→ Text segment
As parents, one of our most important jobs is to help facilitate our kids’ ideas. Not that I’m always good at deviating from my adult routines, which all too often dominate. But once in a while, I find myself caught up in their vision, and it makes for memorable, important experiences for us both.
On such moment was the neighborhood kids club my daughter decided to host. She was around 8 years old at the time. We often had families with younger children visit, and she had an interest in these little ones. Her girlfriend who lived next-door was also, and one day they hatched the neighborhood kids club idea.
They created elaborate plans which they excitedly showed me. A permission slip was designed. Lists of games prepared. A detailed schedule constructed, including when the children would take a potty break and have a nap. The 5 children invited ranged from 2 to 4 years old.
We chose a date, and the girls called each of the parents. The children were thrilled to have been invited to “Katie’s house.” The mothers’ reaction was much the same. And so the plans were set.
The girls worked hard to get everything ready. They refined their lists. Got out the age-appropriate toys. They enthusiastically shopped for snacks and juice boxes at the store. They could hardly wait.
The moms and kids arrived and signed in their children. Smiles were on all faces as these young girls took charge of these delighted little ones. Much to my surprise, most of the moms actually left, which tells you how desperate mothers can be for time away!
For the next hour and a half, the budding teachers cared for their little charges. They played Ring around the Rosie, and toss the balloon. They had a snack and played outside. They read a story. They also chased around little boys who wouldn’t sit in a circle, or play a game, or do anything they were told to do. They learned that sometimes the schedule doesn’t work and that kids do what they want to do and you can’t make them do what YOU want them to.
At the end of the club, the mom’s picked up their children, who got hugs and kisses before they reluctantly left. The teachers were not so reluctant to see them go. They were exhausted!
“Mom, that wasn’t as fun as I thought it would be,” said my tired daughter.
“Well, let’s talk about that,” I responded. “What did you learn?”
A lot, we concluded. Little kids don’t sit in circles very well. They like to play outside the best. Some kids don’t like to color. Snack time was a success.
“I think stations for coloring and snack would be a good idea for next time,” she concluded. “And we’ll play more games outside too.”
And they did. The next club was better than the first. But she was still pretty tired at the end. Reality.
I’d recommend encouraging your interested kids to host a neighborhood kids club. It was a great experience for my daughter and didn’t take much planning or extra work for me. We had all the resources at home. The kids made the entire plan. I played a supporting role and enjoyed it.
I’m not sure if my daughter is destined to be a teacher or not, but I know that she learned a lot, not only about kids, but about having an idea and seeing it come to life, imperfections and all. And isn’t that what life is about.
-posted by Donna Detweiler, who sees how having older children interact with younger children is a win for everyone.

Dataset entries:
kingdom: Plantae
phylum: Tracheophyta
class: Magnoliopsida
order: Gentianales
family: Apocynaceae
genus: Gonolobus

--

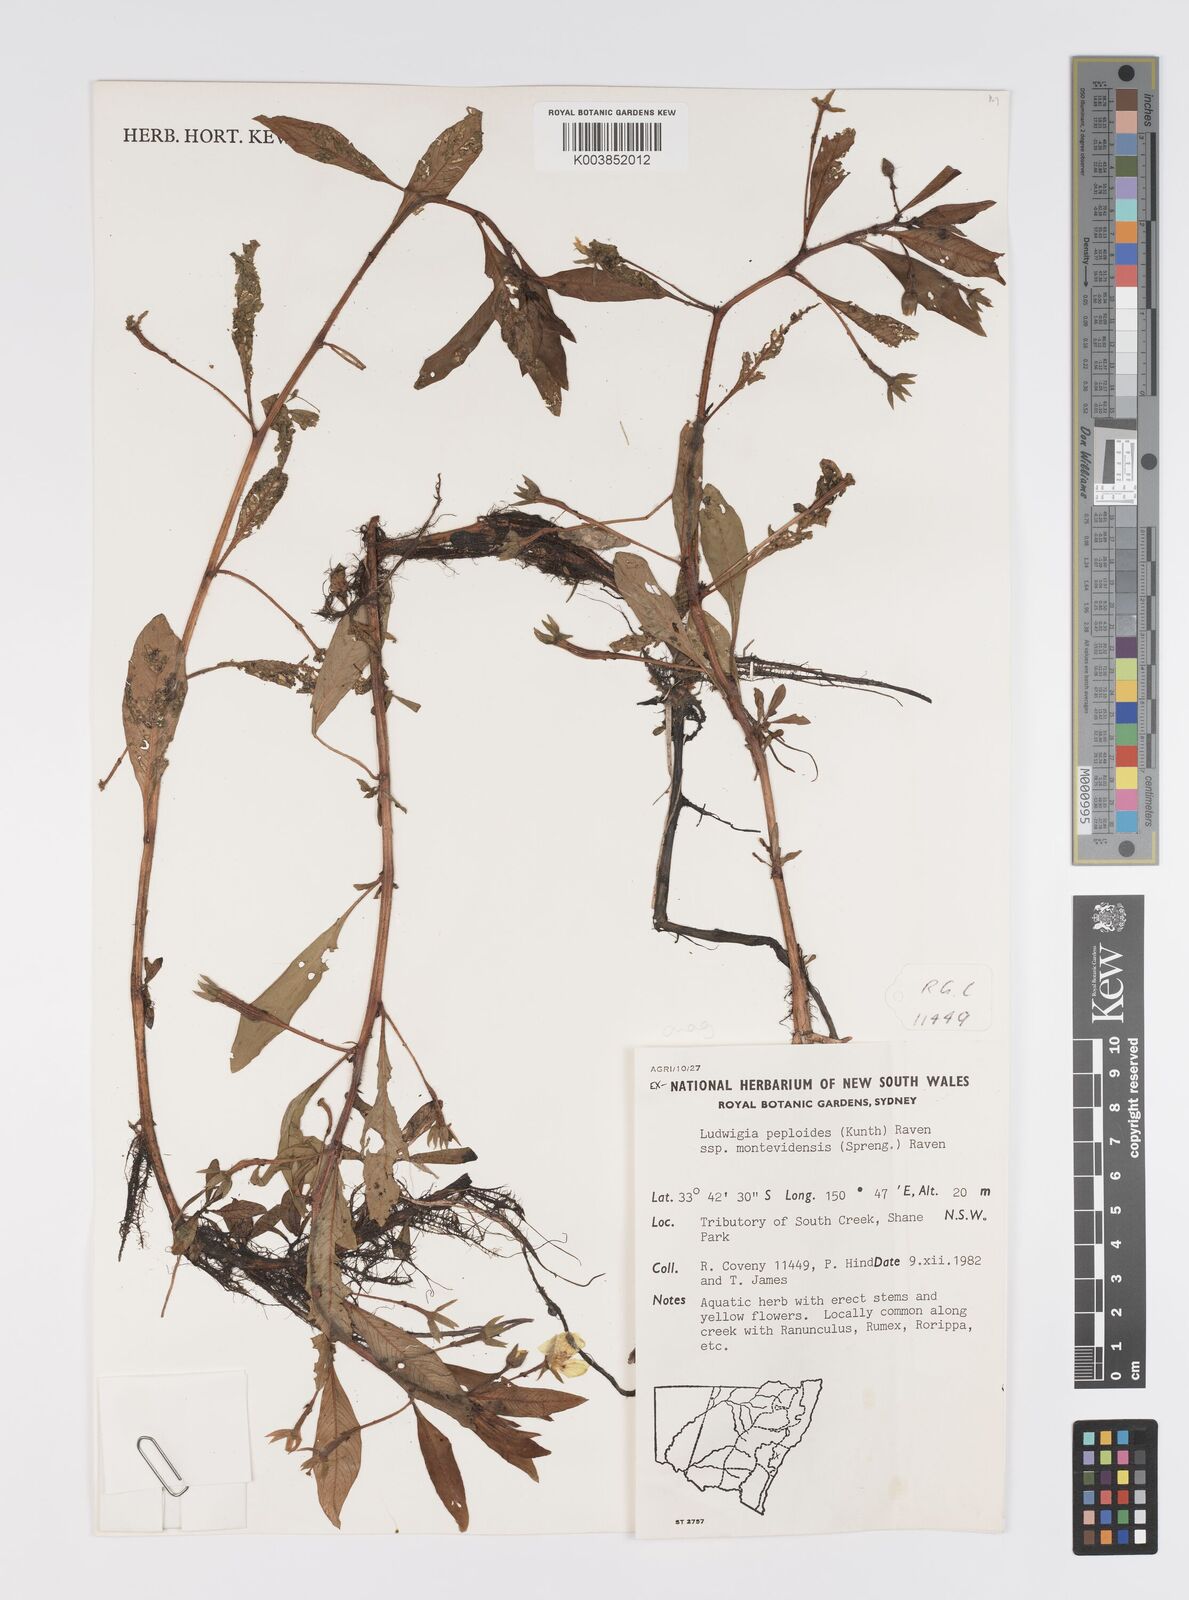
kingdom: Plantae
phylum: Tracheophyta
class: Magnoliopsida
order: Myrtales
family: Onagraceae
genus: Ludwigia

...

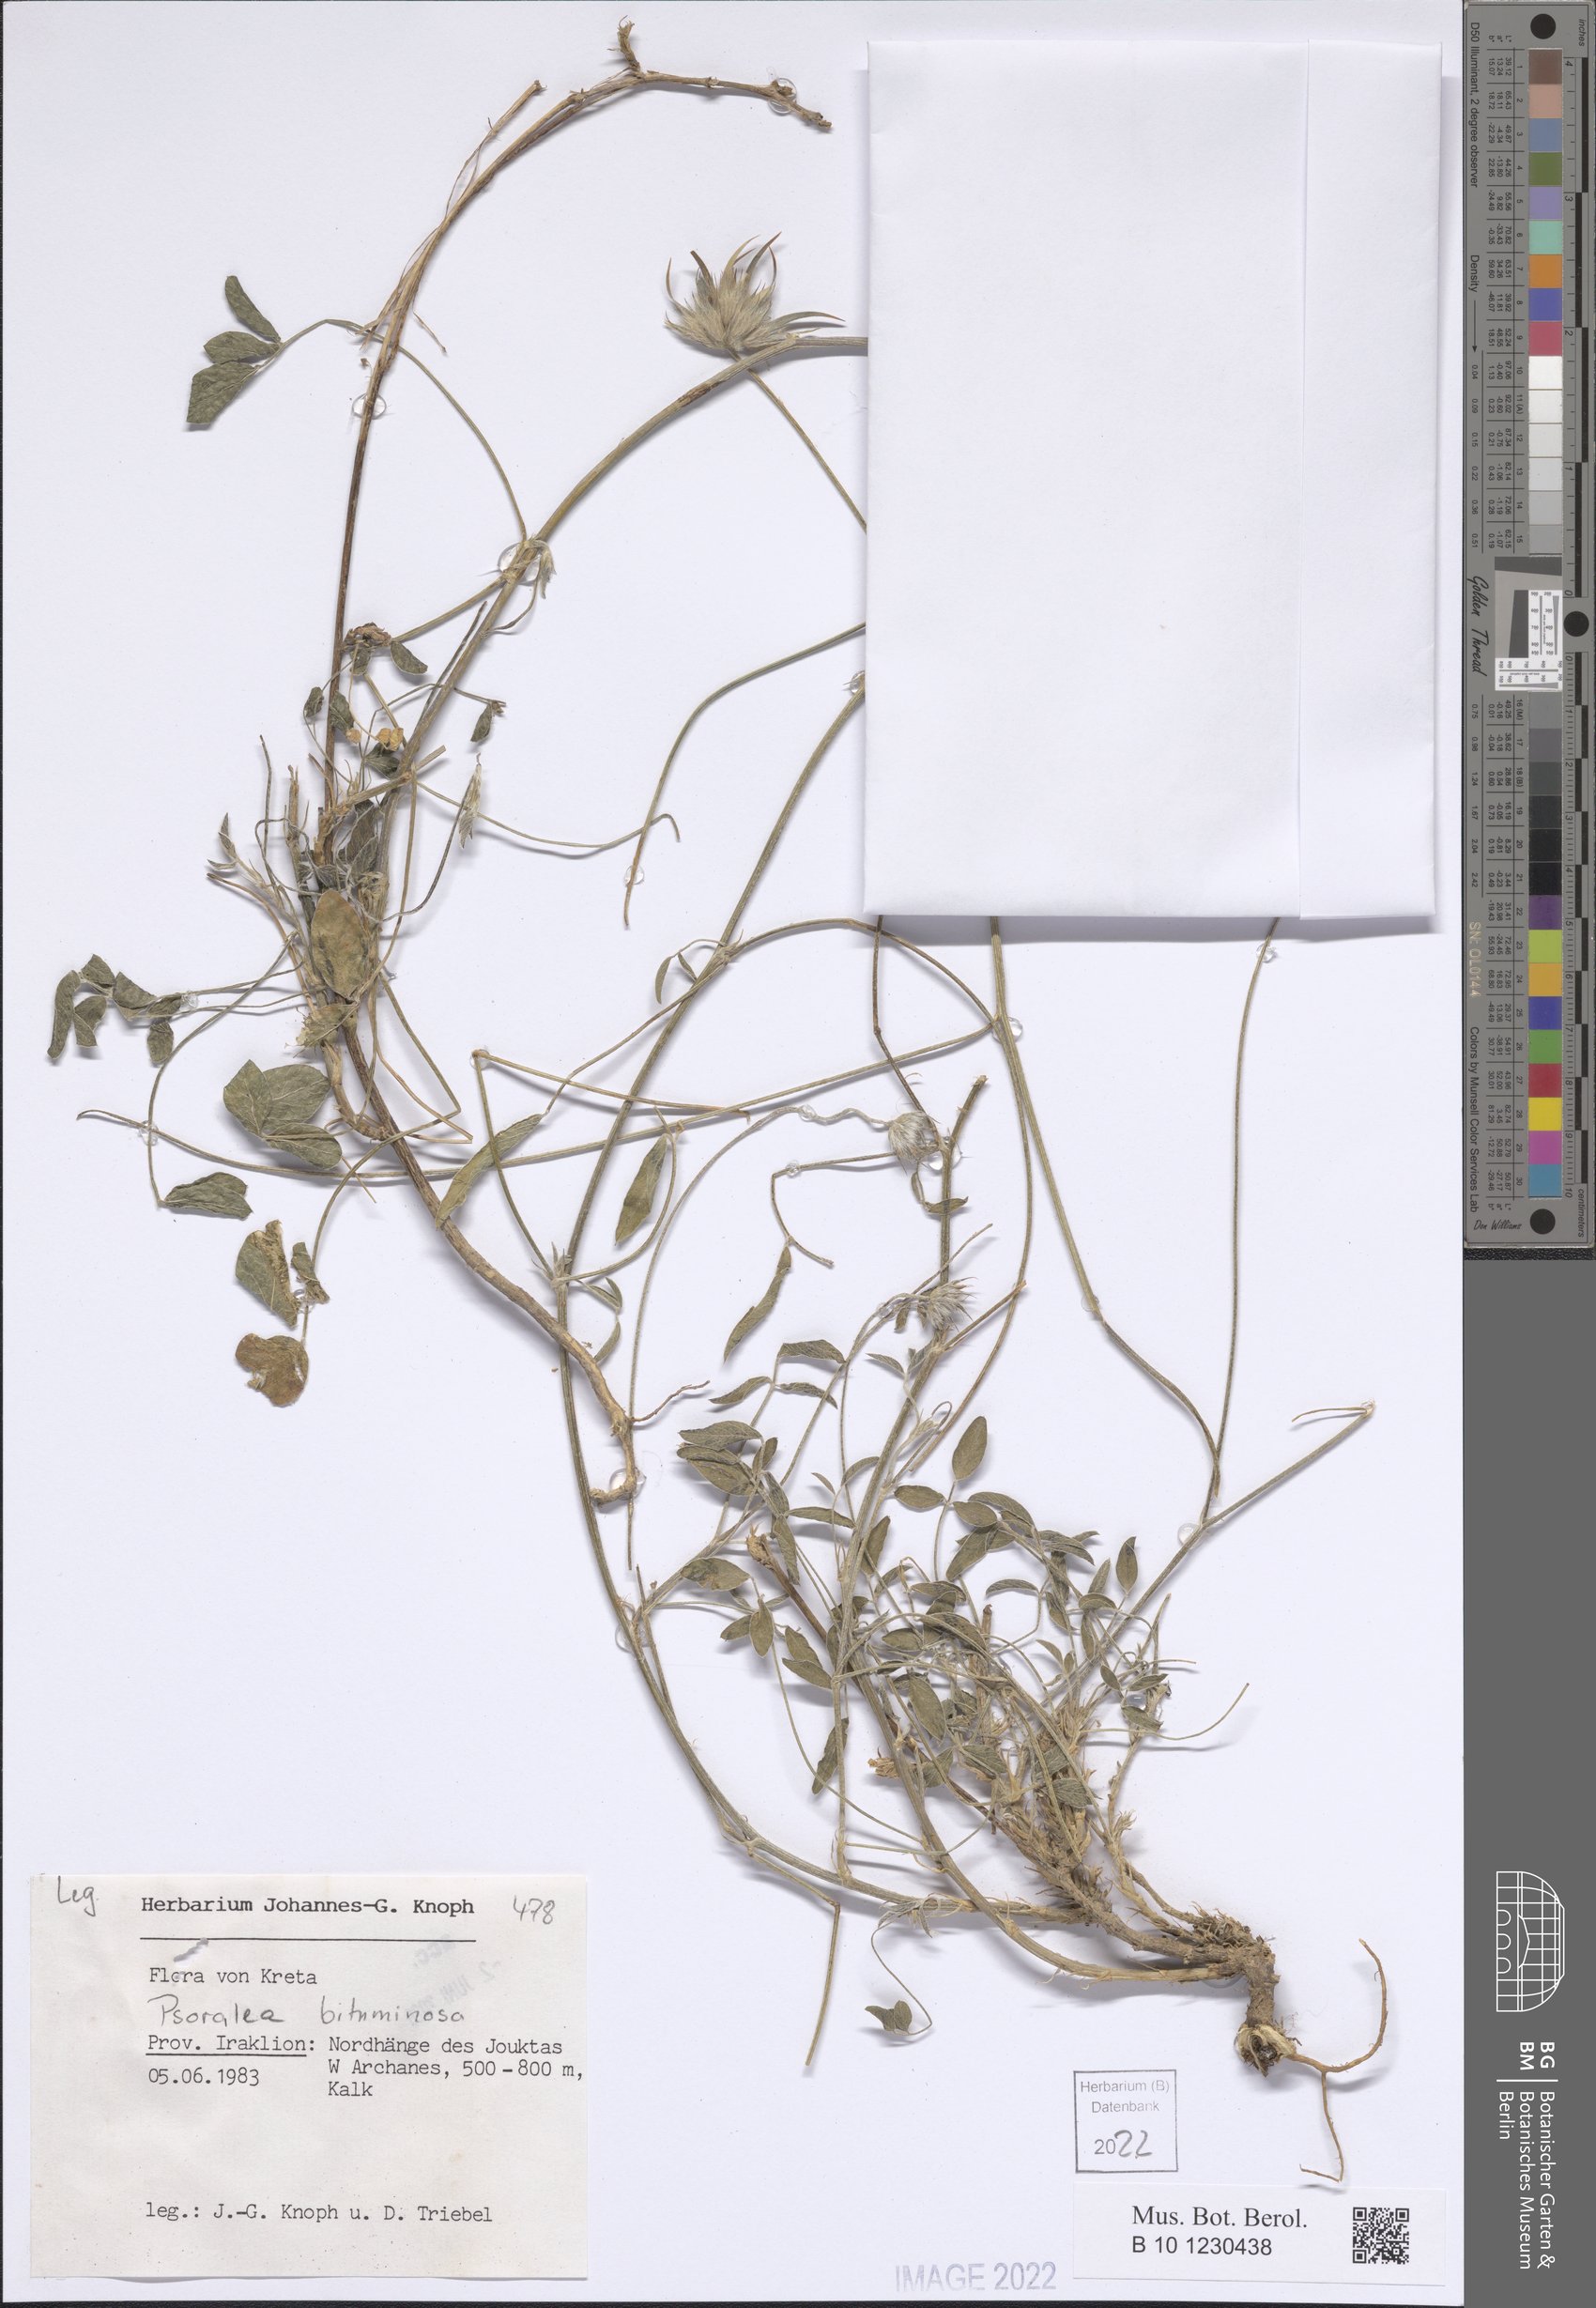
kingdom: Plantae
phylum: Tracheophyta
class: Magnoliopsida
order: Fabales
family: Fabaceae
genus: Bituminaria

→ Work instructions
**a.** Translate this sentence from the kids club story into Spanish: "The girls worked hard to get everything ready."
**b.** In the kids club story, what was the age range of the children invited to the club?
**c.** Return the stretch of the kids club story from "The moms and" through "for time away!".

→ List of solutions
**a.** Las niñas trabajaron duro para tenerlo todo listo.

**b.** They ranged from 2 to 4 years old.

**c.**
The moms and kids arrived and signed in their children. Smiles were on all faces as these young girls took charge of these delighted little ones. Much to my surprise, most of the moms actually left, which tells you how desperate mothers can be for time away!